KFAR SABA, Israel and BUDAPEST, Hungary, Sept. 17, 2018 /PRNewswire/ -- CartiHeal, developer of the Agili-C implant for the treatment of joint surface lesions, and the Principle Investigator Professor László Hangody, of the Uzsoki Street Hospital, announced today the successful enrollment of the first Hungarian patient in the Agili-C IDE pivotal study.
"I'm excited to take part in this Pivotal study," said Prof. Hangody. "I have great hopes that this study will demonstrate the superiority of this novel implant over the current surgical standard of care. My first patient in the study, a highly competitive 25 -year-old sportswoman, was randomized to the Agilli-C arm. The patient had a painful osteochondral defect at the load bearing area of the Medial Femoral condyle and was treated with a single implant."
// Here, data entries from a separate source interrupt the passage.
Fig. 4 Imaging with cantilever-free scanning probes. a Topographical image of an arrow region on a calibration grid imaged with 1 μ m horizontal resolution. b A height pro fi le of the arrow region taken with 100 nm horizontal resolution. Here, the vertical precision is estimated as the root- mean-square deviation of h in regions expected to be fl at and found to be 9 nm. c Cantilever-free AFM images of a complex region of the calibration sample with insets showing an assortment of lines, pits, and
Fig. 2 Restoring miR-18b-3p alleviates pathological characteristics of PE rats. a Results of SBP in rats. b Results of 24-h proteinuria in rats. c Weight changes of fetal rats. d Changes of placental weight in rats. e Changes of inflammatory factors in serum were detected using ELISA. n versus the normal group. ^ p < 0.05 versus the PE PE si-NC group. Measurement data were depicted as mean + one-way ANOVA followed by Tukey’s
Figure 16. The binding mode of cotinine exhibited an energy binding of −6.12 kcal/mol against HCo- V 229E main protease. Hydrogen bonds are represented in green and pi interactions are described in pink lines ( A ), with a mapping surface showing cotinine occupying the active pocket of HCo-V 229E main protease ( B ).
Nir Altschuler, CartiHeal's founder & CEO said, "Prof. Hangody is a prominent surgeon with vast experience in cartilage repair, it is a great honor that he is participating as an Investigator in the Agili-C IDE study." Altschuler added that the IDE study is currently ongoing in the US, EU and Israel, aiming for an FDA PMA application, with over 80 patients already enrolled. "The trial's objective is to demonstrate the superiority of the Agili-C implant over surgical standard of care (microfracture and debridement) for the treatment of cartilage or osteochondral defects, in arthritic knees and also in knees without degenerative changes."
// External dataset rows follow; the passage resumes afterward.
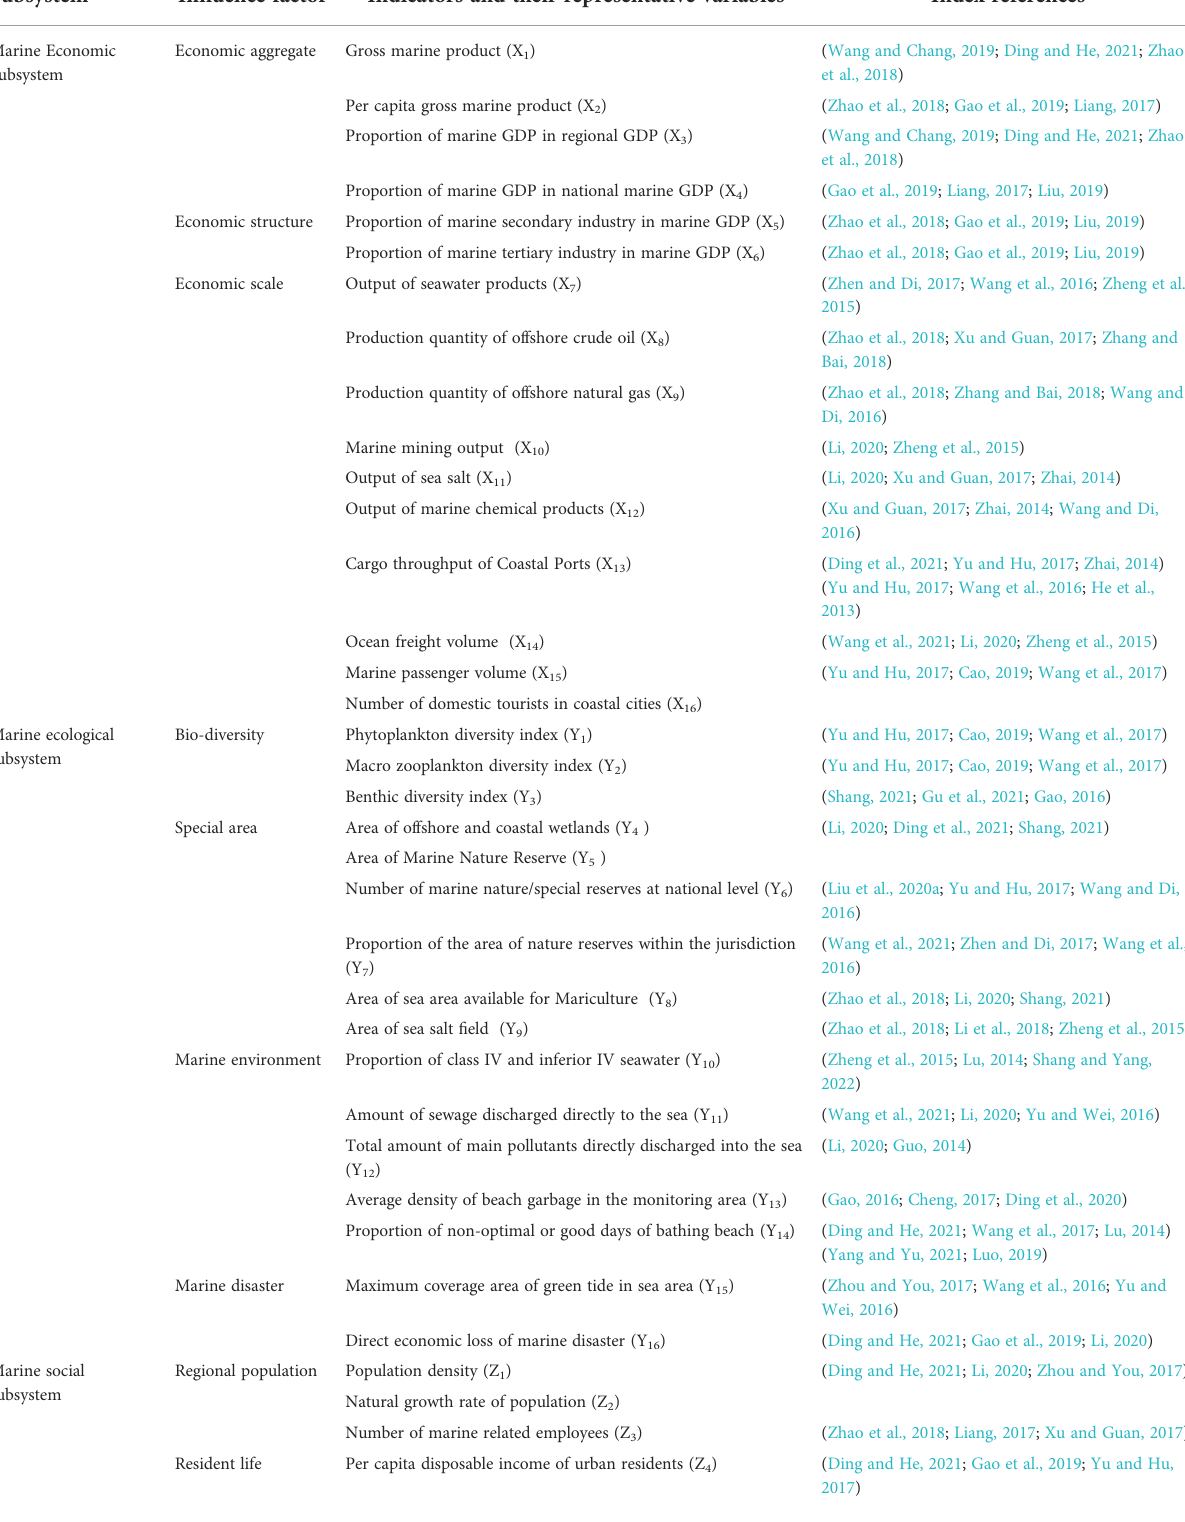
TABLE 3 The measurement index system of the conjugation degree of the marine composite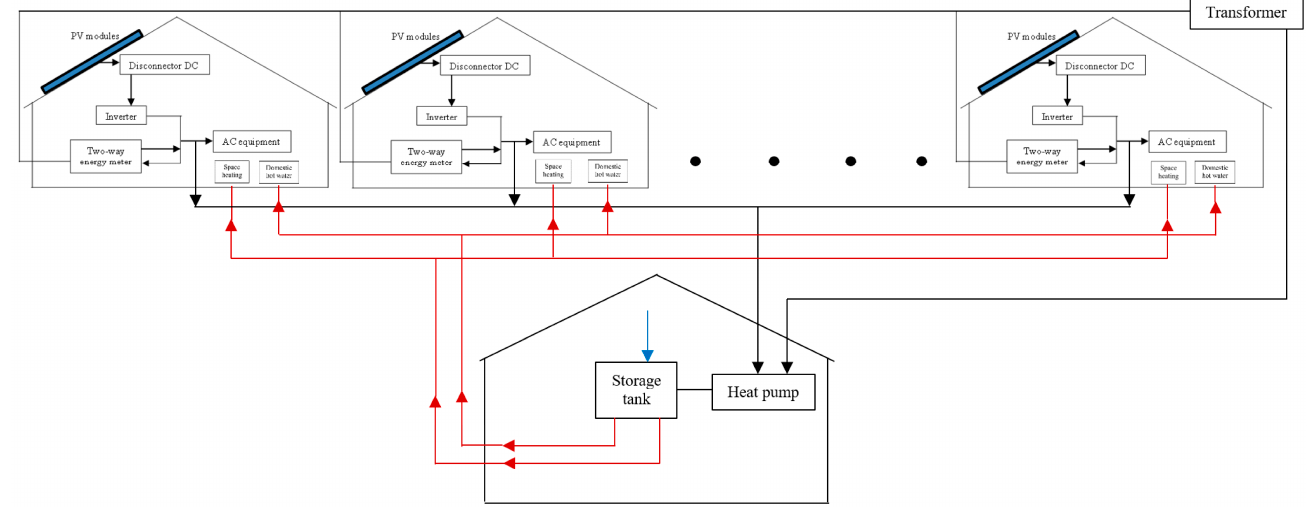
Figure 8. Schematic diagram of a modern energy system with common local district heating system based on a central heat pump (or heat pumps) powered by electricity generated by local photovoltaic systems in micro housing estate.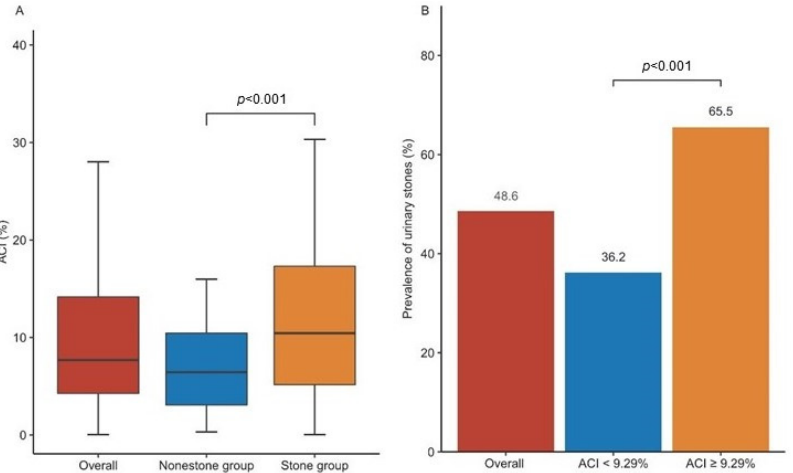
Figure 2. Association between aortic calcification index (ACI) and urinary stones. ( A ) Comparison of ACI in the non-stone group and the stone group; ( B ) The prevalence of urinary stones in patients with ACI < 9.29% and patients with ACI ≥ 9.29%.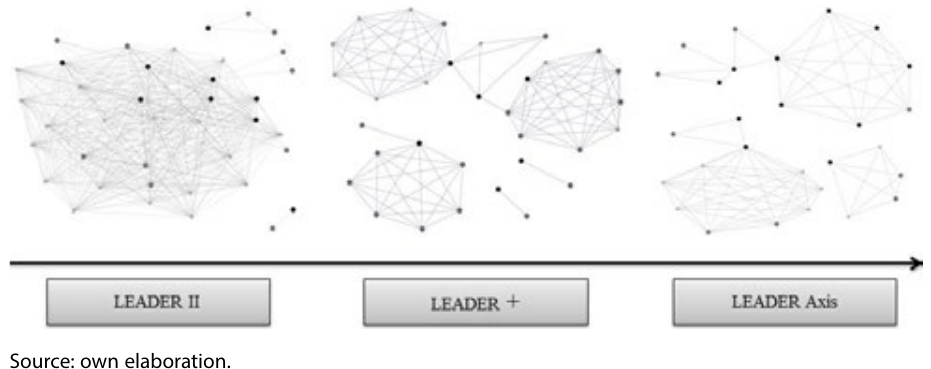
Source: own elaboration.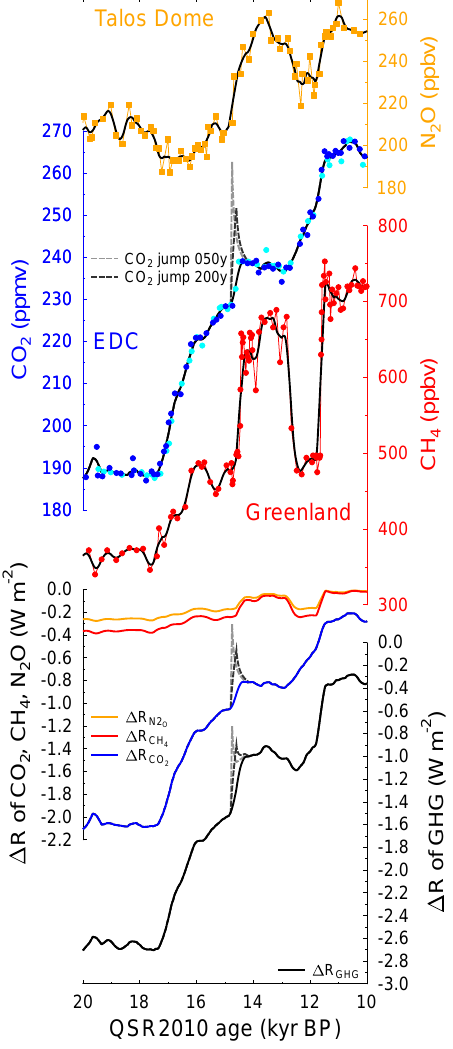
Fig. 8. Greenhouse gas records (Talos Dome N 2 O, EDC CO 2 , Greenland composite CH 4 ) and their radiative forcing 1R during Termination I. See Captions to Fig. 1b for details. EDC CO 2 and Greenland composite CH 4 are plotted on the QSR2010 age scale, thus without considering a potential dating artefact in EDC CO 2 due to CH 4 synchronisation, Talos Dome N 2 O is shown on the TALDICE-1 age scale. Black lines are running means over 290yr (to reduce sampling noise) of resamplings with 10yr equidistant spacing. Talos Dome and Greenland gas records are temporally higher resolved than EDC and should contain a much smaller effect of the age distribution PDF proposed for CO 2 in EDC. The two CO 2 jump scenarios are the minimum and maximum injection scenar- ios from our BICYCLE simulations which are still in line with the in-situ CO 2 data in EDC. The 50-yr and 200-yr injection scenario contains a constant injection flux of either 2.5 and 0.625 PgCyr − 1 , respectively, over the given time window. The calculated radiative forcing 1R uses equations summarised in K¨ohler et al. (2010a) in- cluding a 40% enhancement of the effect of methane (Hansen et al.,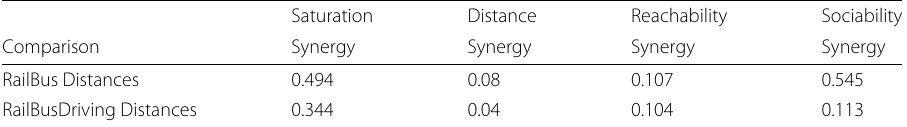
Table 8 R 2 of linear fit models predicting the synergy score from the distances to each relevant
CartiHeal's cell-free, off-the-shelf implant is CE marked for use in cartilage and osteochondral defects. Agili-C has already been implanted in a series of trials conducted in leading centers in Europe and Israel, in over 400 patients with cartilage lesions in the knee, ankle or great toe. In these trials, the implant was used to treat a broad spectrum of cartilage lesions, from single focal lesions to multiple and large defects in patients suffering from osteoarthritis.
CartiHeal, a privately-held medical device company with headquarters in Israel, develops proprietary implants for the treatment of cartilage and osteochondral defects in traumatic and osteoarthritic joints.
In the United States the Agili-C implant is not available for sale - it is an investigational device limited for use in the IDE study.